Best-practice Handling of Errors#
Motivation#
Historically, errors produced log messages (on the terminal, or in
fgfs.log). Regular users typically don’t see these messages for
desktop software, and may regard using the terminal as difficult. However
aircraft and core developers typically need the log information, in order to
actually diagnose any problems.
Furthermore, when problems are only reported at lower log levels, users may not even be aware there is a problem, or may perceive the entire simulator as being broken, when simply facing a problem with an unmaintained aircraft, or their local configuration.

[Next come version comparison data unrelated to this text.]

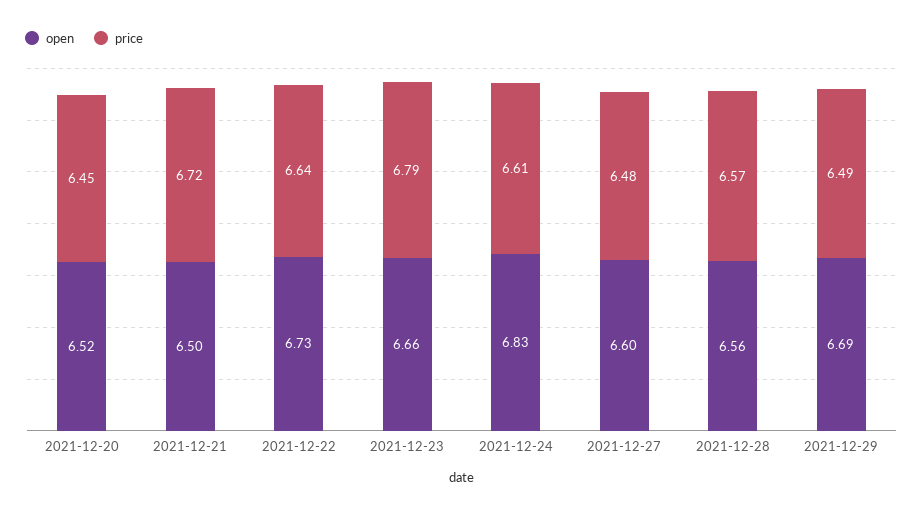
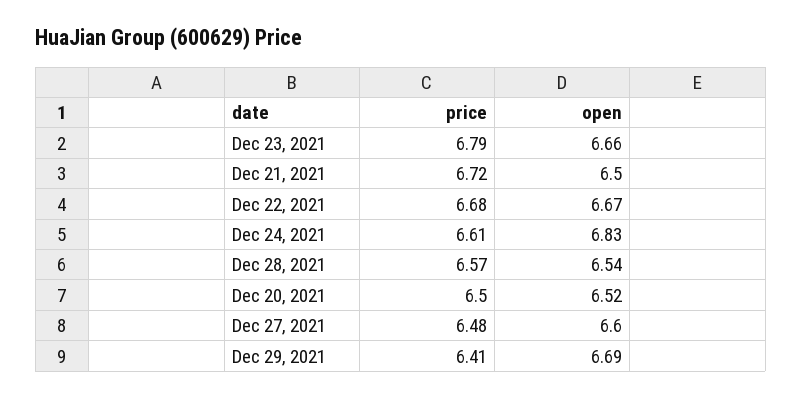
price, 2021-12-20: 6.45 -> 6.5
open, 2021-12-22: 6.73 -> 6.67
price, 2021-12-22: 6.64 -> 6.68
open, 2021-12-28: 6.56 -> 6.54
price, 2021-12-29: 6.49 -> 6.41

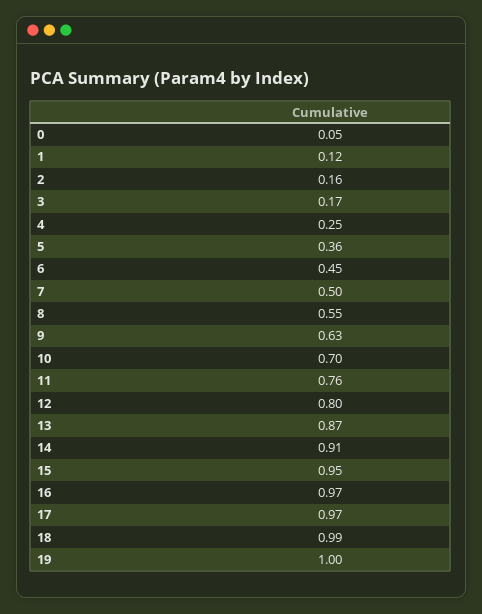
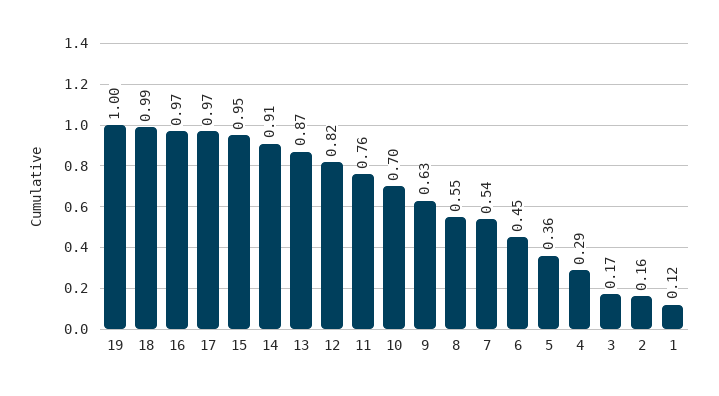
0: 0.05 -> none
4: 0.25 -> 0.29
7: 0.5 -> 0.54
12: 0.8 -> 0.82

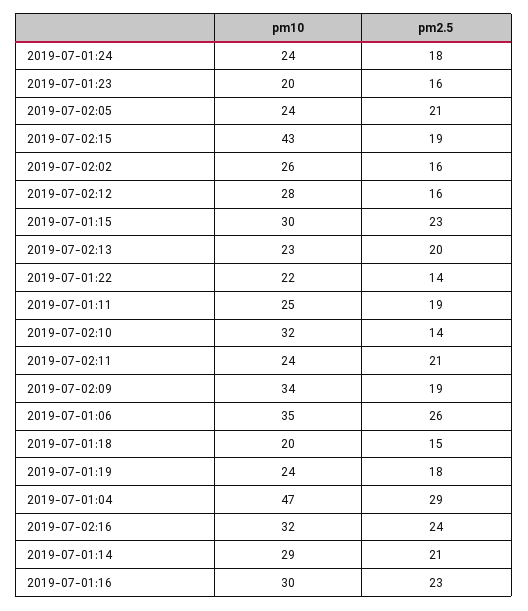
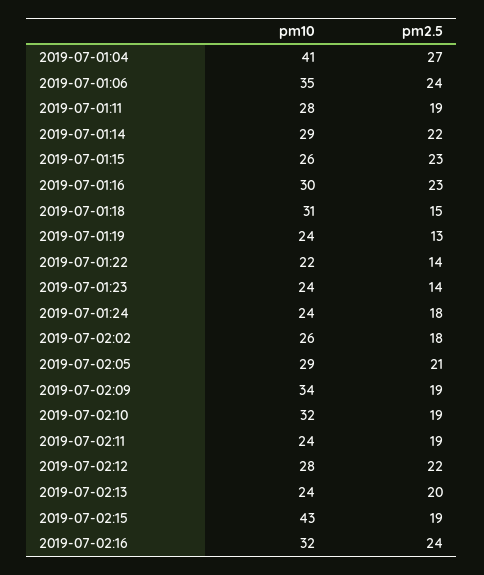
pm10, 2019-07-01:23: 20 -> 24
pm2.5, 2019-07-01:23: 16 -> 14
pm10, 2019-07-02:05: 24 -> 29
pm2.5, 2019-07-02:02: 16 -> 18
pm2.5, 2019-07-02:12: 16 -> 22
pm10, 2019-07-01:15: 30 -> 26
pm10, 2019-07-02:13: 23 -> 24
pm10, 2019-07-01:11: 25 -> 28
pm2.5, 2019-07-02:10: 14 -> 19
pm2.5, 2019-07-02:11: 21 -> 19
pm2.5, 2019-07-01:06: 26 -> 24
pm10, 2019-07-01:18: 20 -> 31
pm2.5, 2019-07-01:19: 18 -> 13
pm10, 2019-07-01:04: 47 -> 41
pm2.5, 2019-07-01:04: 29 -> 27
pm2.5, 2019-07-01:14: 21 -> 22

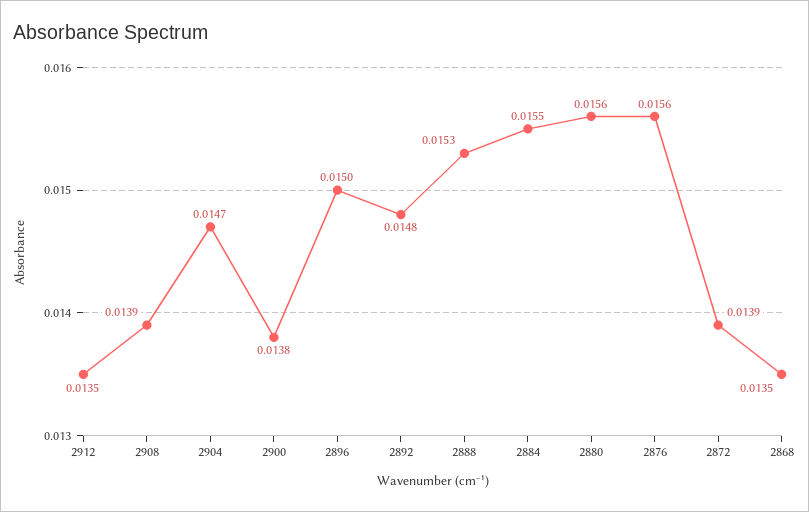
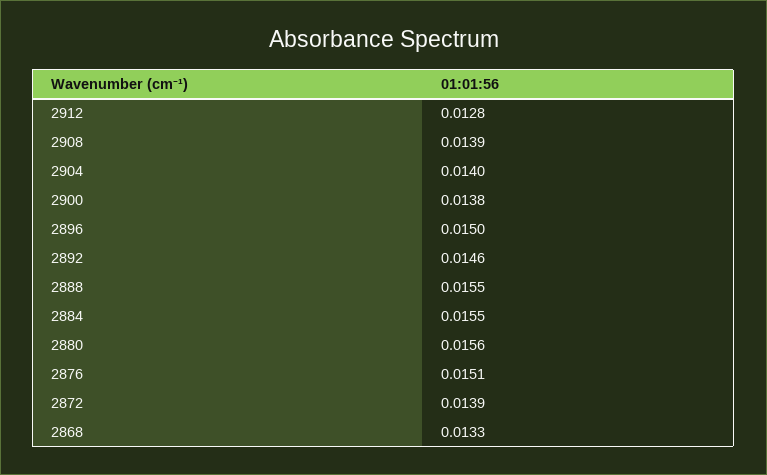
2912: 0.0135 -> 0.0128
2904: 0.0147 -> 0.014
2892: 0.0148 -> 0.0146
2888: 0.0153 -> 0.0155
2876: 0.0156 -> 0.0151
2868: 0.0135 -> 0.0133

The aim of the error-reporting system is to collect sufficient information internally about errors for a developer to diagnose it, while surfacing a summary to the user, so they understand the general problem, and can take remedial steps. This might mean opening a bug report, checking for an updated version of the aircraft, or adjusting their local setup.
Approach#
The error reporting system defines a low-level callback in SimGear, which can
be called from arbitrary code, when an error occurs. Information on the kind
of error, a detailed message, and the location (for instance a file path or
property XML node) can be provided. The callback is
simgear::reportFailure().
If error reporting is active, a dedicated subsystem in FlightGear
(flightgear::ErrorReporter) collects error reports, and combines
them. This is important to avoid spamming the user with a lot of information
if many related errors occur, which is very likely. When one or more errors
occur in an aggregation category (such as “the current aircraft”, or a
particular scenery path), a message is shown to the user after a timeout. The
timeout is scaled so that all the relevant error occurrences have triggered,
before we show any user interface.
If no callback is registered, or the subsystem is disabled, error reports are ignored.
Usage#
Errors should be reported at whichever place runs a particular semantic
operation, such as loading a configuration file or model, or triggering some
command. Typically, this interacts with C++ exception handling: the relevant
code is wrapped in a try ... catch block, and if an exception is caught,
an error is reported.
Most existing places which report a log message at SG_ALERT level are
good candidates for reporting an error instead.
The error reporter is enabled or disabled using the
/sim/error-reporter/enabled property. Its default value is defined
in defaults.xml.
Context#
To assist in understanding and attributing the error, context values are tracked on a per-thread basis. A helper class exists to push and pop these values based on C++ object scope. The context mechanism allows higher-level code to add information which is collected when an error occurs at a lower level. For example, when parsing an autopilot XML file, the report for an error in a condition or expression could include the name of the autopilot component as context.
Use simgear::ErrorReportContext to push and pop context values.
Typically, the aggregation code in
flightgear::ErrorReporter::getAggregateForOccurence() uses the
context information to make the best guess about the underlying origin of the
error, using some rules and heuristics.
Overhead#
Reporting an error is moderately expensive, but it’s assumed it would never be done on a critical path. Code which reports errors should typically disable itself after the error is reported, since repeating an error on each frame or update is unhelpful. This often means adding some tracking state so that failed components know they should skip further processing. The error collection code does attempt to suppress duplicates so that only a single report is surfaced to the UI/Sentry, even if multiple related occurrences exist.